• TEXTO DE ESTUDIO:
======

Rubén Blades, creador sin límite

10

Rubén Blades no para nunca. El músico, actor y político panameño está en medio, siempre de una feroz y gozosa hiperactividad. Ayer, en el marco de sus presentaciones en la Ciudad de México con la big band de su paisano Roberto Delgado (mañana y el jueves en el Teatro Metropólitan), se dio tiempo para atender a la prensa en una conferencia en la que saltó de la literatura a la música sin marginar el tema político, una de sus pasiones.

Al respecto, el autor de Pedro Navajaconsideró que la política “debe interesarle a cualquier persona en cualquier sociedad organizada. Todo el mundo tiene una responsabilidad cívica, porque todo mundo es ciudadano. De una forma u otra, todos tenemos que participar.

======

• MATERIAL PROPORCIONADO:
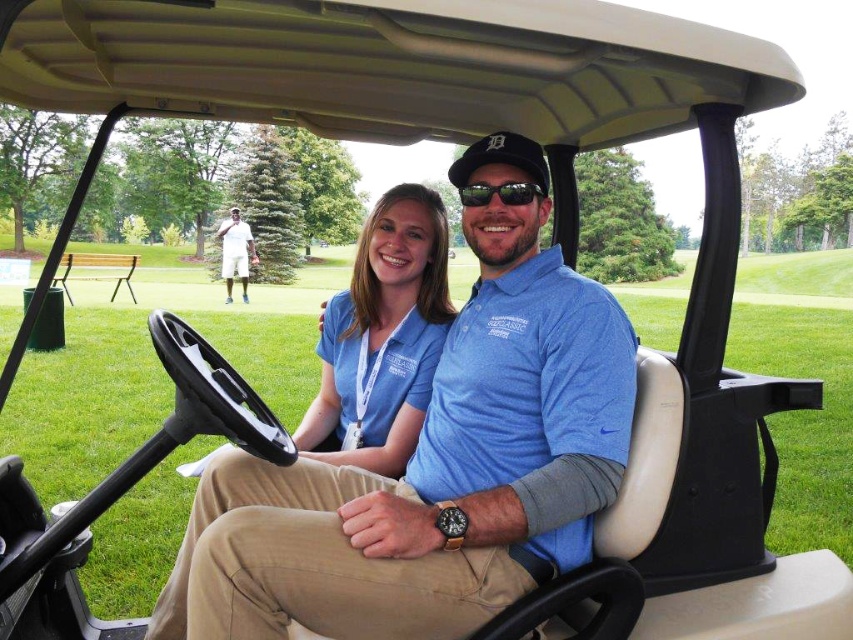
You are standing 1.5 meters away from the golf cart. You want to hand a water bottle to the person wearing the blue cotton shirt at center. Can you reach them without moving closer?

The blue cotton shirt at center is 1.27 meters away from the viewer, so yes, you can reach them without moving closer since the distance is within arm reach.

You are standing on the golf course and see two points marked on the ground near the golf cart. The first point is at coordinates point (369, 419) and the second is at point (242, 244). If you want to place a flag closer to the viewer, which point should you choose?

Point (369, 419) is closer to the viewer than point (242, 244), so you should choose point (369, 419) to place the flag closer to the viewer.

You are a photographer positioned to take a portrait of both individuals wearing blue shirts in the golf cart. Which shirt, the blue cotton shirt at center or the matte blue shirt at center, will appear larger in your photo?

The blue cotton shirt at center will appear larger in the photo because it is closer to the viewer than the matte blue shirt at center.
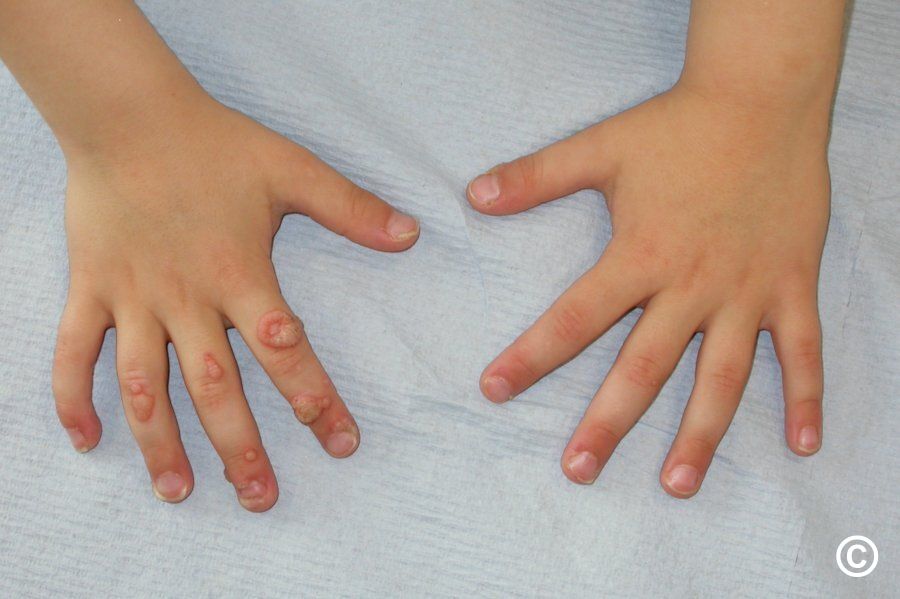
This screenshot has height=599, width=900. Find the location of `paper towel`. paper towel is located at coordinates (356, 166), (361, 332).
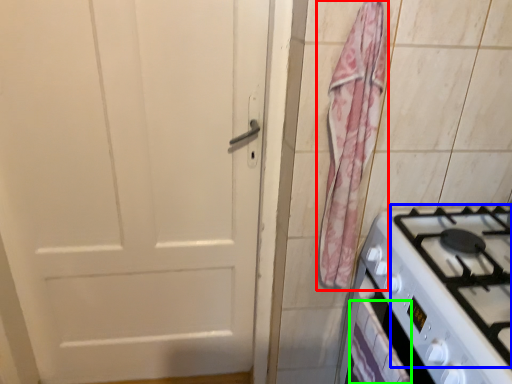
Question: Based on their relative distances, which object is nearer to curtain (highlighted by a red box)? Choose from gas stove (highlighted by a blue box) and drawer (highlighted by a green box).

Choices:
 (A) gas stove
 (B) drawer

Answer: (A)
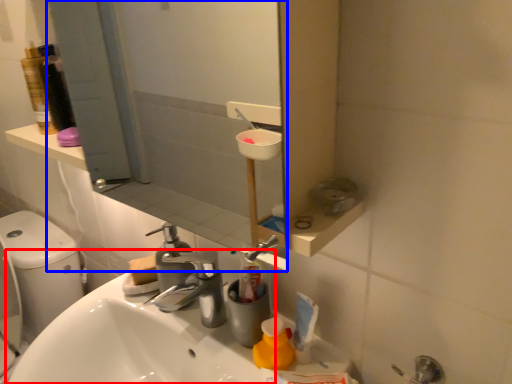
Question: Among these objects, which one is farthest to the camera, sink (highlighted by a red box) or mirror (highlighted by a blue box)?

Choices:
 (A) sink
 (B) mirror

Answer: (A)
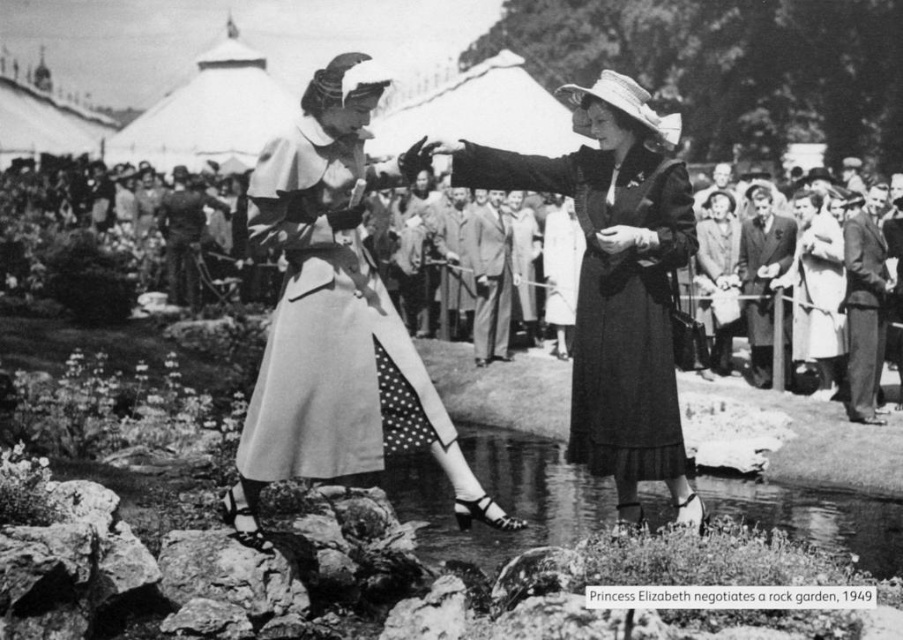
Question: Is light beige fabric dress at center bigger than smooth fabric suits at center?

Choices:
 (A) yes
 (B) no

Answer: (B)

Question: Which point is farther to the camera?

======

• ORDEN DE TRABAJO 1: Reproduce sin cambios todo el fragmento del texto sobre Rubén Blades que va desde "Al respecto, el" hasta "tenemos que participar.".
• ORDEN DE TRABAJO 2: Indica si cada afirmación concuerda con el texto sobre Rubén Blades y responde sí o no, citando literalmente las palabras del texto que lo deciden. (a) Blades se presenta en la Ciudad de México con la big band de Roberto Delgado. (b) En la conferencia de prensa, Blades evitó hablar de política. (c) Blades sostiene que solo algunas personas tienen una responsabilidad cívica.

• RESULTADO 1:
Al respecto, el autor de Pedro Navajaconsideró que la política “debe interesarle a cualquier persona en cualquier sociedad organizada. Todo el mundo tiene una responsabilidad cívica, porque todo mundo es ciudadano. De una forma u otra, todos tenemos que participar.

• RESULTADO 2:
(a) Sí: «con la big band de su paisano Roberto Delgado».
(b) No: «sin marginar el tema político».
(c) No: «Todo el mundo tiene una responsabilidad cívica».